Is it better to invest in property or stocks in the UK? ›

Property investments are more tax-efficient due to the tax relief available on costs and mortgage interest. However, over the long run, shares may also be tax-efficient due to the generous CGT allowance and lower tax on dividends. Your choice will depend on your investment goals and time horizon.

What is the 2% rule in real estate? ›

The 2% rule is a rule of thumb that determines how much rental income a property should theoretically be able to generate. Following the 2% rule, an investor can expect to realize a positive cash flow from a rental property if the monthly rent is at least 2% of the purchase price.

What is the best property investment strategy UK? ›

Buy to let or 'vanilla buy to let' is the most popular and traditional property investment strategy. This is where one would buy a property with the aim of letting it out to tenants, hence reaping the benefits of investing in rental properties by generating an income over a long term period.

Is it cheaper to buy a house in the UK or US? ›

What is the Average House Price in the UK vs the USA? The average UK property is valued at £294,559, while in the USA, it's $348,079. After currency conversion, the USA is cheaper by about £5,300.

Who is the largest investor in UK? ›

This accounted for 3.0% of the total inward FDI position and was slightly higher than the proportion in 2019 (2.0%). The country through which UK companies invested the most into the UK in 2020 was the United States (Figure 3), which accounted for one-fifth of the UK round-tripping value.

How much do property investment managers make in the UK? ›

The average property asset manager salary in the United Kingdom is £47,562 per year or £24.39 per hour. Entry level positions start at £40,000 per year while most experienced workers make up to £61,931 per year.

What is the largest investment platform in the UK? ›

Hargreaves Lansdown - Deep market research; 15,000+ Instruments. Kickstart your investing with an award-winning ISA. Hargreaves Lansdown is a FTSE 100 company and the largest investment platform in the UK.

How much money do I need to hire a wealth manager UK? ›

How much money do I need to hire a wealth manager? The cost of hiring a wealth manager depends on a few factors, but they typically work with high net worth individuals. Many wealth managers require potential clients to have at least £500,000 or more in investable assets.

What is the biggest investment company in the UK? ›

Leading investment firms in the UK 2022, by global and UK managed assets. The leading investment firm in the United Kingdom in 2022, both in terms of global and UK assets under management, was the American firm BlackRock.

Who is the largest wealth manager in the UK? ›

St James's Place is one of the most renowned and largest wealth management firms in the UK, known for its extensive network of advisers and comprehensive financial services. The firm specialises in investment management, retirement planning, and tax planning.

Can you still make money from property in the UK? ›

You Can Take Advantage of the UK Rental Market

The UK housing market and rental market is thriving, with rising rental costs and increasing demand being seen across major property cities.

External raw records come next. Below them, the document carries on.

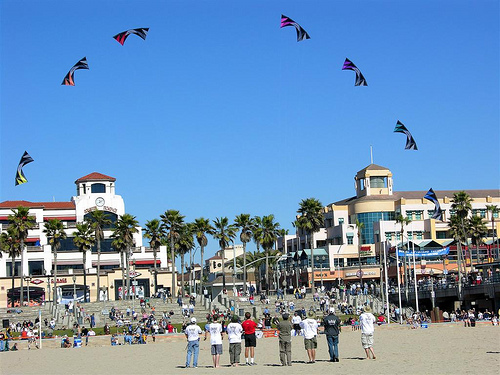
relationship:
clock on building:
[95, 197, 107, 208] [1, 171, 171, 277]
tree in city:
[206, 217, 235, 296] [2, 149, 500, 310]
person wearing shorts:
[298, 310, 319, 364] [303, 336, 318, 351]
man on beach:
[184, 316, 203, 369] [0, 321, 498, 375]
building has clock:
[1, 171, 171, 277] [95, 197, 107, 208]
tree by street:
[206, 217, 235, 296] [2, 282, 375, 310]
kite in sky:
[279, 12, 312, 44] [2, 0, 498, 213]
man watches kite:
[184, 316, 203, 369] [279, 12, 312, 44]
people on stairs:
[110, 294, 174, 336] [2, 291, 396, 327]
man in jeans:
[184, 316, 203, 369] [326, 331, 340, 361]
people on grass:
[110, 294, 174, 336] [8, 315, 362, 340]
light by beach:
[380, 232, 392, 324] [0, 321, 498, 375]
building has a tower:
[1, 171, 171, 277] [73, 171, 127, 225]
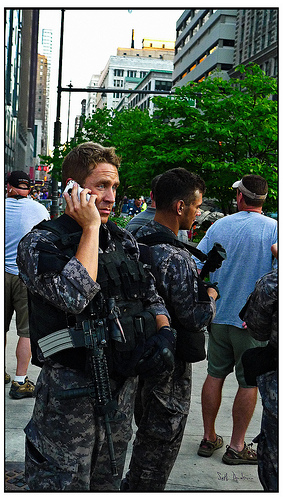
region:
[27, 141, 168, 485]
man talking on cellphone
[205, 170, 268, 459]
man wearing visor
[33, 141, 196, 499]
two men with large guns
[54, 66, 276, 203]
bright green leaves on the trees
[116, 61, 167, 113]
building with green roof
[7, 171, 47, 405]
man wearing a black cap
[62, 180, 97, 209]
silver phone on a man's ear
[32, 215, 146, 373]
bulletproof vest on a man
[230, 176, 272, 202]
visor on a man's head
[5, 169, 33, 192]
black colored baseball hat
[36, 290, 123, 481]
gun belonging to a man on a phone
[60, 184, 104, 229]
right hand holding a phone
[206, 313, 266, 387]
a man's green shorts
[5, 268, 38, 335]
a man's brown shorts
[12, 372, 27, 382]
a man's white colored sock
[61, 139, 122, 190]
light brown hair on a soldier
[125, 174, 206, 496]
THIS IS A SOLDIER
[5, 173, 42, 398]
this is a person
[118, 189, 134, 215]
this is a person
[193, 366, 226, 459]
this is a leg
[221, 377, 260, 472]
this is a leg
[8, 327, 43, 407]
this is a leg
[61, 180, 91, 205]
a white cell phone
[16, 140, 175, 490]
a man talking on a cell phone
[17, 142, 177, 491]
a male soldier standing on street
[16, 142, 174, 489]
a soldier talking on phone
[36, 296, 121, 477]
a large military weapon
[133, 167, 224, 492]
a soldier standing on street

In certain top-performing areas such as Liverpool and Manchester, increasing tenant demand has led rental costs to rise.

What will houses be worth in 2030 UK? ›

Of course, the capital took the top spot in terms of the highest value, with the average London house setting you back over £1m in 2030. By 2030, the average house price across England could be as much as £457,433, close to the current asking price in the capital.

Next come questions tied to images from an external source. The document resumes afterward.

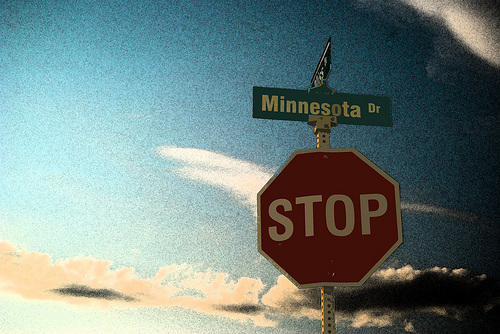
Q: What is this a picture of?
A: A stop sign.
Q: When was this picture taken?
A: Daytime.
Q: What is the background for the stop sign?
A: The sky.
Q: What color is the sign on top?
A: Green and white.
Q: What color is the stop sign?
A: Red and white.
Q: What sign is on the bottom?
A: The stop sign.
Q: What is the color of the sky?
A: Blue.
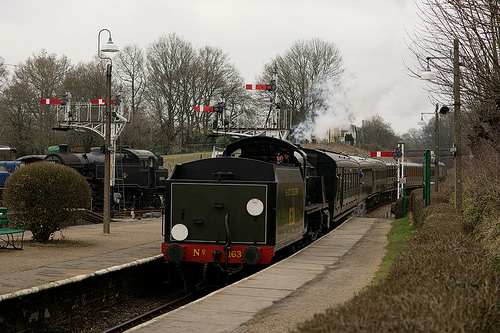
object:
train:
[158, 100, 470, 282]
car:
[158, 151, 312, 270]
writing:
[185, 241, 246, 259]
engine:
[161, 151, 309, 269]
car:
[318, 146, 371, 215]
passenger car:
[402, 160, 426, 191]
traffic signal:
[42, 93, 127, 136]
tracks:
[61, 260, 223, 330]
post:
[423, 150, 433, 208]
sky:
[1, 2, 413, 53]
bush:
[0, 157, 92, 244]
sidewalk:
[0, 206, 170, 297]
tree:
[141, 32, 194, 154]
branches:
[143, 30, 198, 111]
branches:
[402, 0, 497, 92]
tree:
[407, 0, 498, 139]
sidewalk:
[129, 208, 379, 331]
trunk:
[163, 94, 176, 154]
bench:
[0, 226, 25, 248]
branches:
[284, 35, 349, 88]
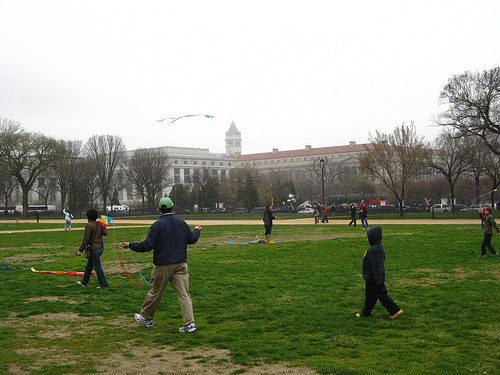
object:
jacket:
[128, 213, 201, 266]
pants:
[81, 247, 109, 287]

Is owning a home worth it UK? ›

Is it a good investment? Yes, it is often worth buying a house in the UK. Many people have used their property to build wealth over time, and owning a home often puts you in a better financial position in the long-run than renting.

What is the average return on property investment in the UK? ›

As of 2024, the average rental yield in the UK is between 5% and 8%. Anything around the 5-6% mark could be considered a 'good' rental yield, while anything above 6% could be considered 'very good'.